Saturday, May 12, 2007

gender of courage!

An old rejoinder....

The first one is the "gender of courage", which you think is more female since (true courage is) wisdom, by definition means the strength to “give and nurture”. About the origin of this strength:
We need wise men with their sad tales when the collective wisdom of our contemporary wisdom fails to answer the tricky questions or we run into an entirely new mode of thought or a new viewpoint. We become wiser when events force us to think outside the neat box of our prevalent kitty of notions, be it a 9/11 or the news of the new age Buddha. Wisdom, in its essence, lies in assimilation without destruction of any of the elements.
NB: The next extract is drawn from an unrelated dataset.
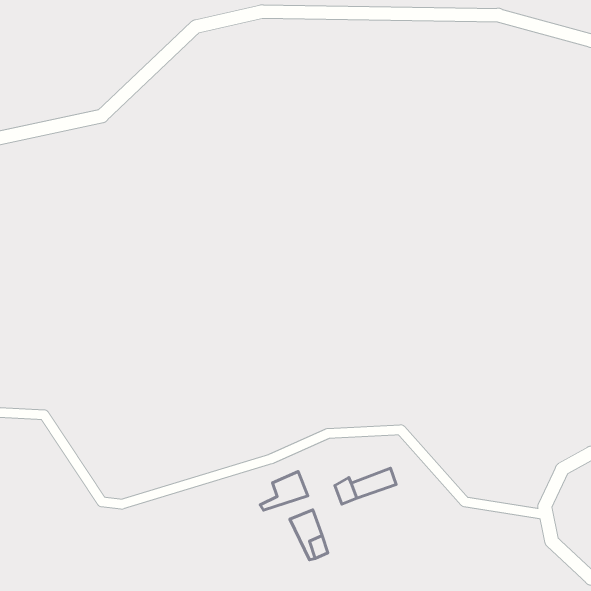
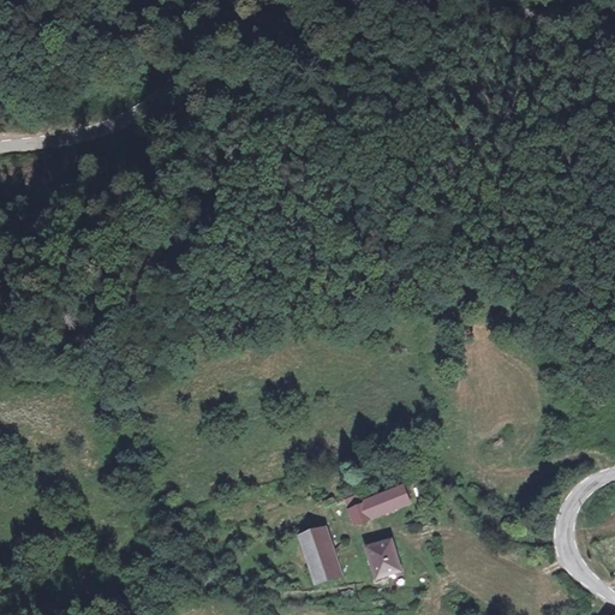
building: [260,471,308,510] -> none
building: none -> [364,541,398,577]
I guess, in many cases, it is not possible and a churn happens to destroy parts of old thoughts/practices. Sounds pretty Darwinian, but this is what is affected by wisdom. I often go to Mehrauli (Near Qutab Minar, in Delhi) area and look at the magnificent Quwat-ul-islam mosque, it is a beautiful open courtyard mosque built out of pillars plundered from temples in the Rai Pithora fort, you can easy see the plunder that must have gone in to building this, now, a national landmark! Wisdom is in its preservation, it is the symbol of our nation of diversity and assimilation. Of multiple failures and successes, of having fallen so many times to tyrants, yet assimilating these tyrants into our own folds, who knows which one of us may build a Taj Mahal.

Secondly, defining wisdom as a handmaid of altruistic nurturing of diversity may be bit limited in its definition. I think there is a genuine attempt to search for the “truth” in various areas of thought and “purpose” in human affairs that makes our wise men suffer, perhaps, consequently making them write sad little tales! (see my sad little tale at http://www.mawa.blogspot.com/ ) The classic example is the ages old problem of “ultimate purpose of human life”? Simply put: do we as individuals have a purpose in life besides leaving maximum replicas of ourselves?? In absence of an answer to this vital question, the human condition is pretty “nauseating”: to use an apt existential term.